Saturday 19 October 2013

Module 4 - Activity 3 - Catering for Diversity

It is said that variety is the spice of life.  This activity has really illustrated just how spicy the average classroom can be!  There are so many variances in the way people learn.  I clearly have not been effectively tailoring teaching and assessing to suitably meet the diverse needs of students in my classroom.  I guess in a large way I have been tailoring things to my own learning needs!  Good golly!  On the plus side, in planning for this current term I tried to use a greater array of teaching and assessment methods than I did last year!

Gardner's theory of multiple intelligences suggests that a person's collective intelligence is made up of eight different intelligences including linguistic, logical-mathematical, visual spacial, and musical intelligences. Each of these eight are at different levels, with some being much stronger than others.  This means that depending on how strong a particular intelligence is, a person may have an easier time learning certain types of information and a more difficult time learning others.  In a room of 30 students, the assortment of strong and weak intelligences will quite broad.  This has significant bearing on how effective the teaching and learning process will be.  It therefore means that lessons and assessments ought to be fashioned in ways that promote the development and use of as many of the intelligences as possible.  In so doing, learners not only strengthen their overall intelligence but can rely on different intelligences to assimilate information, link new information to previous knowledge, and communicate their understanding of new materials.  Essentially, it is a multifaceted approach that targets individual intelligences to formulate the overall picture.

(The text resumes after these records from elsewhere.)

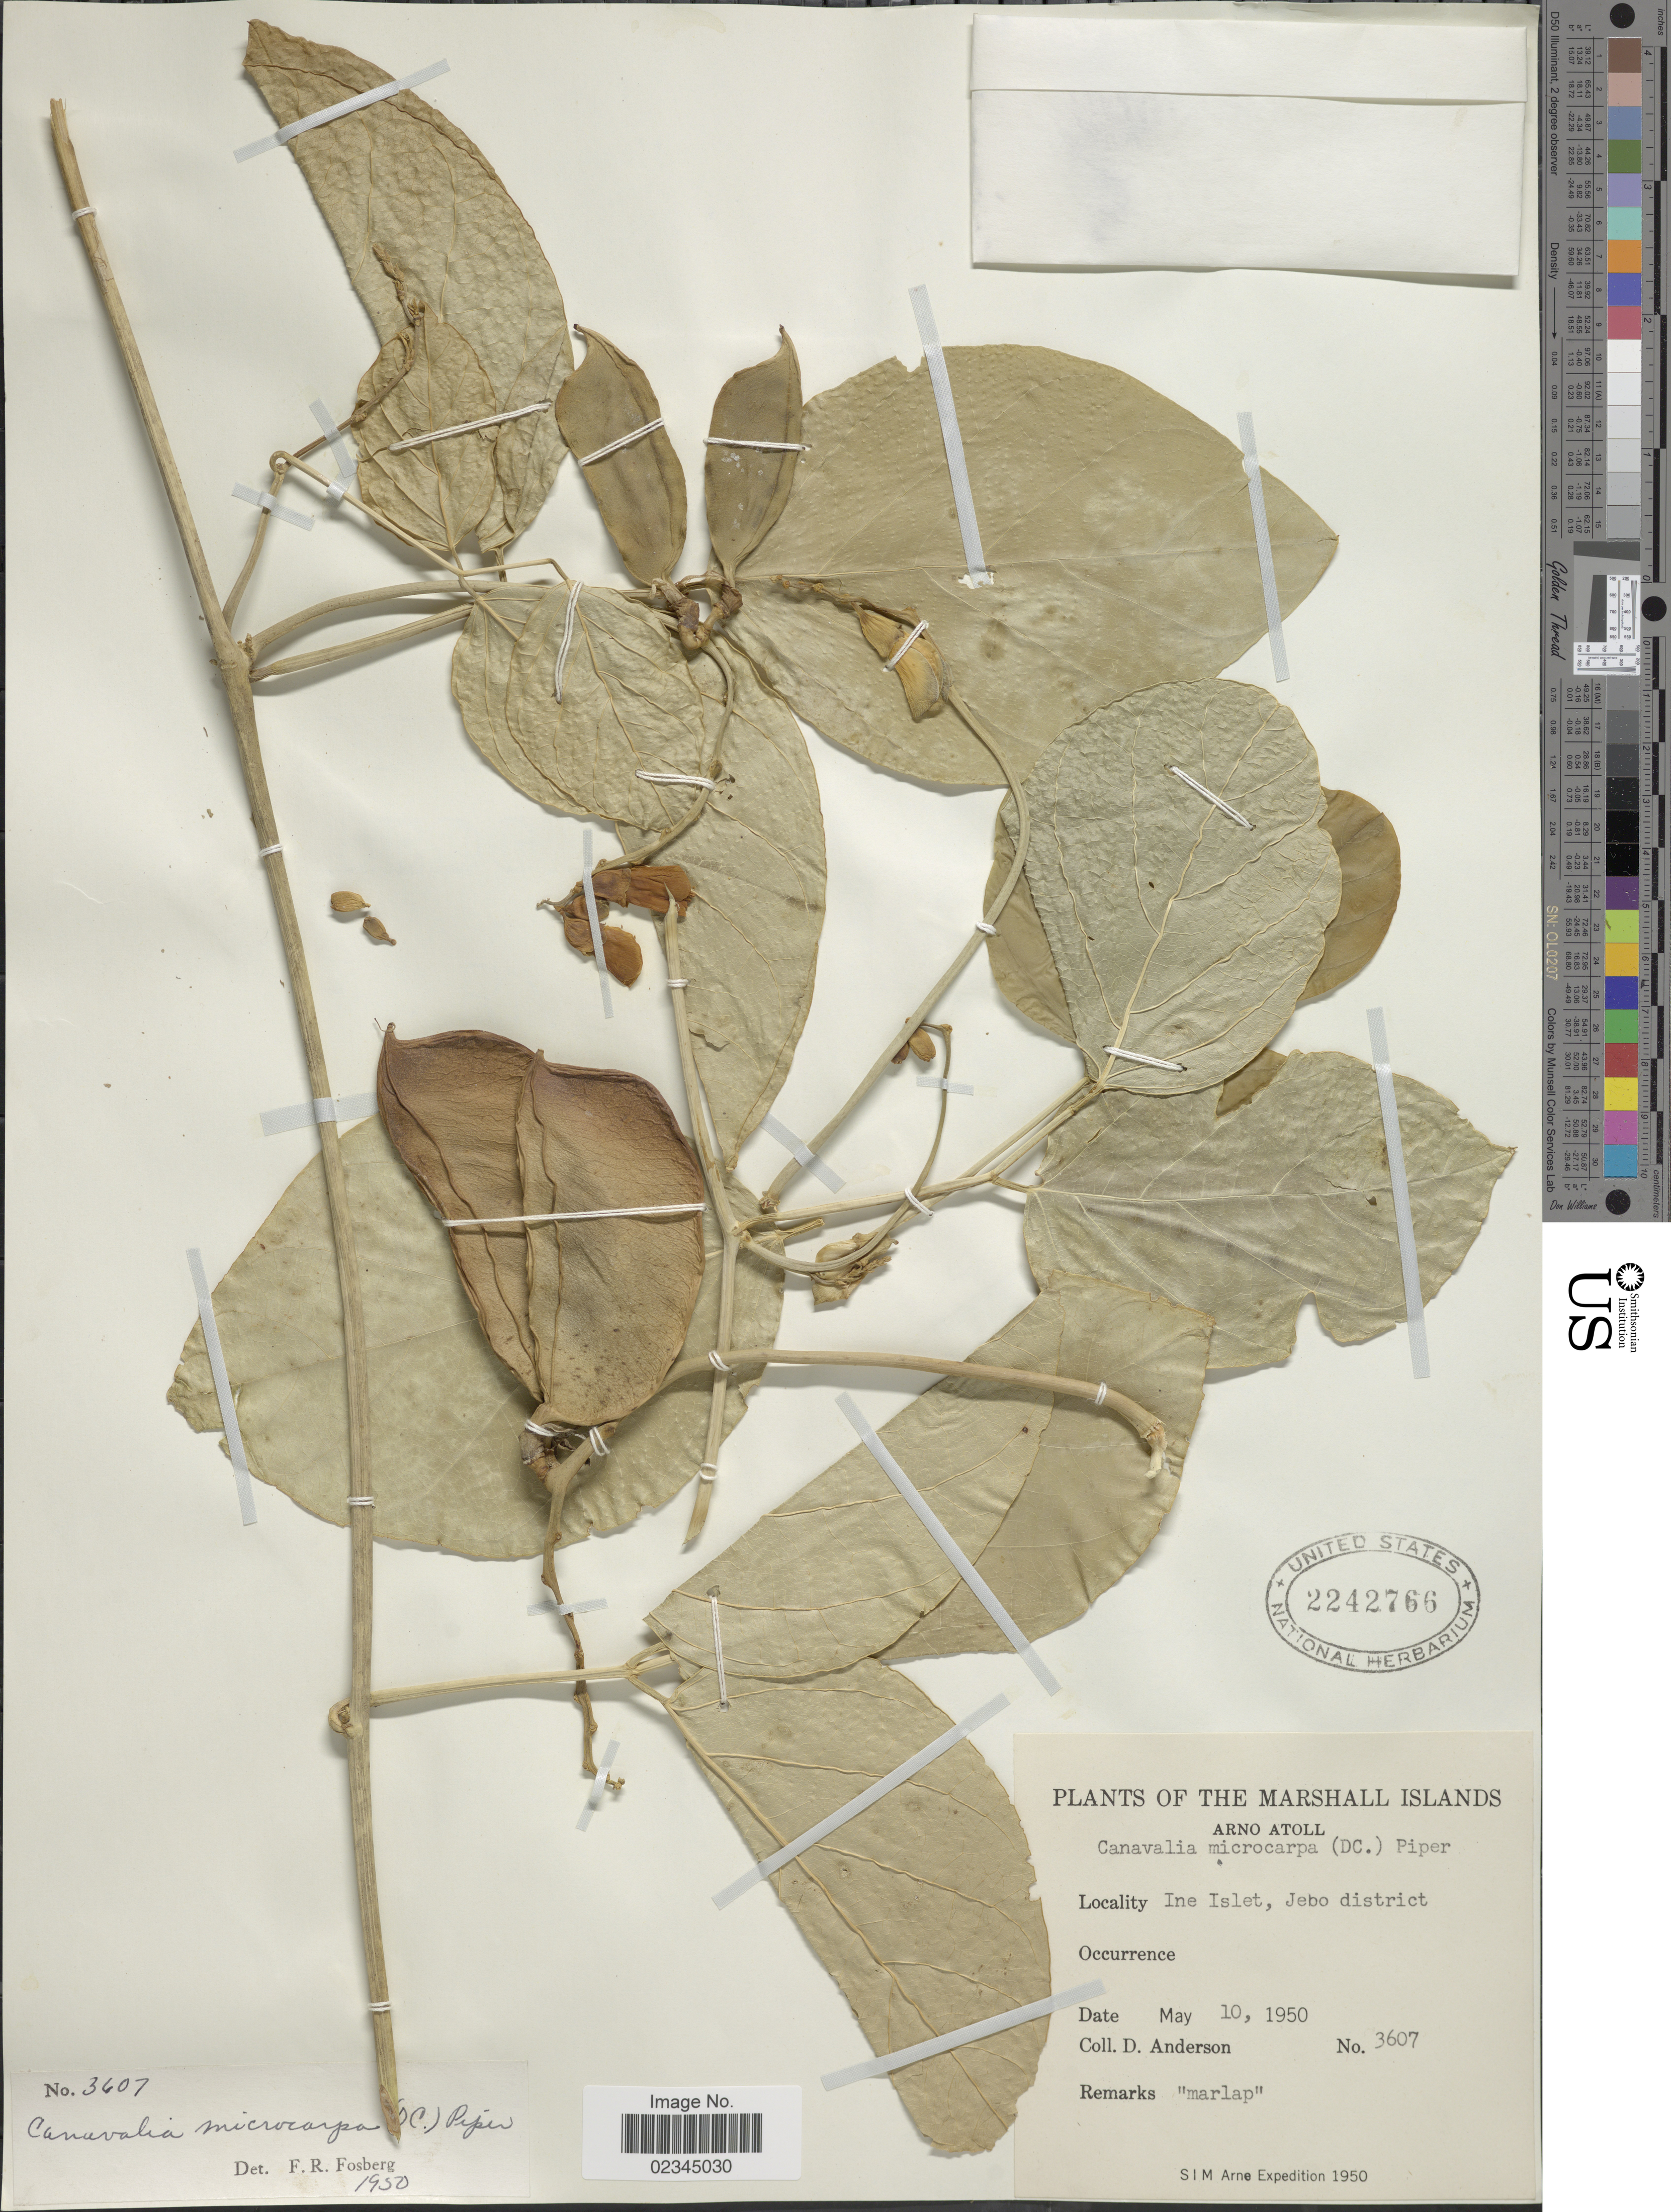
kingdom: Plantae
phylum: Tracheophyta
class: Magnoliopsida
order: Fabales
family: Fabaceae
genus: Canavalia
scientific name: Canavalia cathartica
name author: Thouars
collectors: D. Anderson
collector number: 3607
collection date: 1950-05-10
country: Marshall Islands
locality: Arno Atoll, Ine Islet, Jebo District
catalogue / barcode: US 2242766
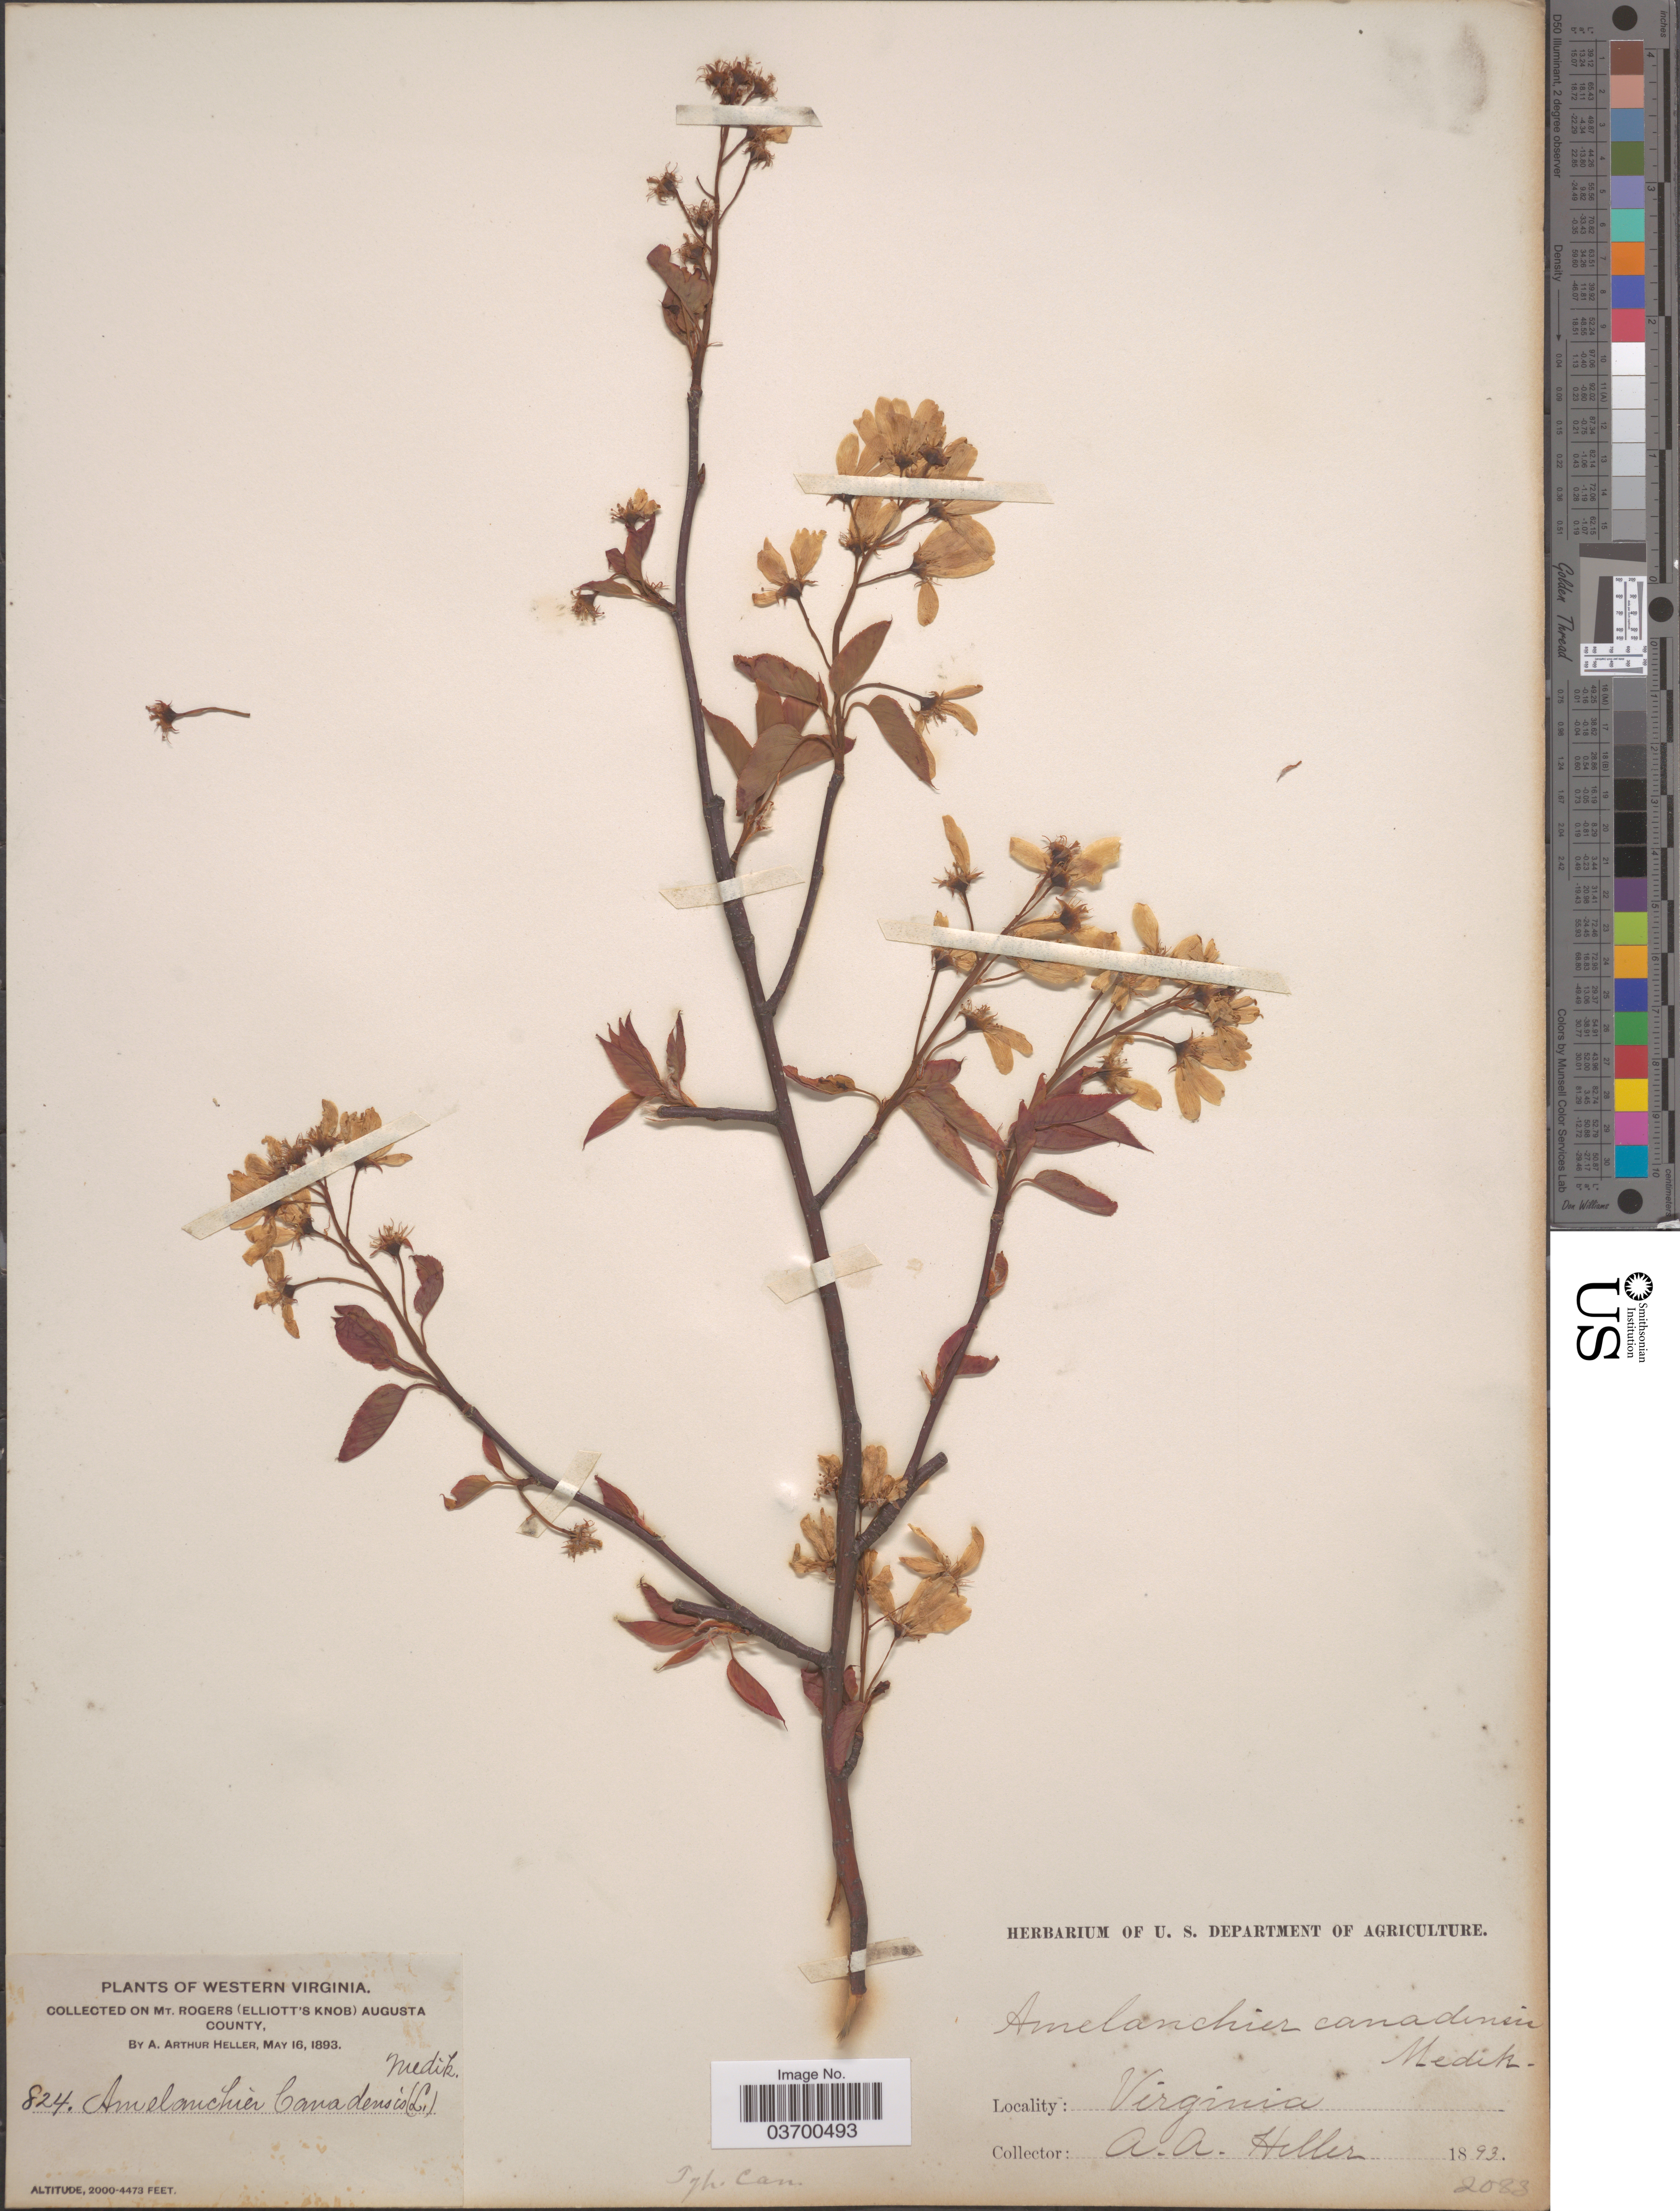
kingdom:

The spicy stew thickens.  Bloom has categorized educational objective into the domains of cognitive, affective, and psychomotor.   Of course he did not leave it at that.  Nope, Bloom theorized several levels for each of these domains.  Each of these levels target a particular objective that leads to the realization of the domain.  In the cognitive domain for instance, he has given us six levels - Knowledge, Analysis, Comprehension, Application, Synthesis and Evaluation.  


With all these categories that Bloom has presented to us, combined with Gardner's explanations of multiple intelligences, it seems quite overwhelming to fashion teaching and assessment to meet the needs of all the students in a class, when each student processes information differently.  However, by providing us with these theories, they help teachers to examine their content and come up with ways of appealing to the different intelligences during the teaching/learning/assessing processes.  They also provide a good framework for the levels involved in meeting educational objectives.  While these levels are not hierarchical, they allow the teacher to have focal points so that specific skills can be assessed as a part of the overarching assessment process.  


Having said all that, I know that much more analysis is needed of my teaching/assessment methods.  I now need to study my course content and learning objectives, and find ways in which to craft lessons around some of the intelligences outlined by Gardner.  It is also necessary, using Bloom's Taxonomy, to come up with assessments that address the domains he laid out so as to have a more rounded approach that caters to the diverse learning abilities that exist in a group of learners.  It will be long and hard work, that's for certain.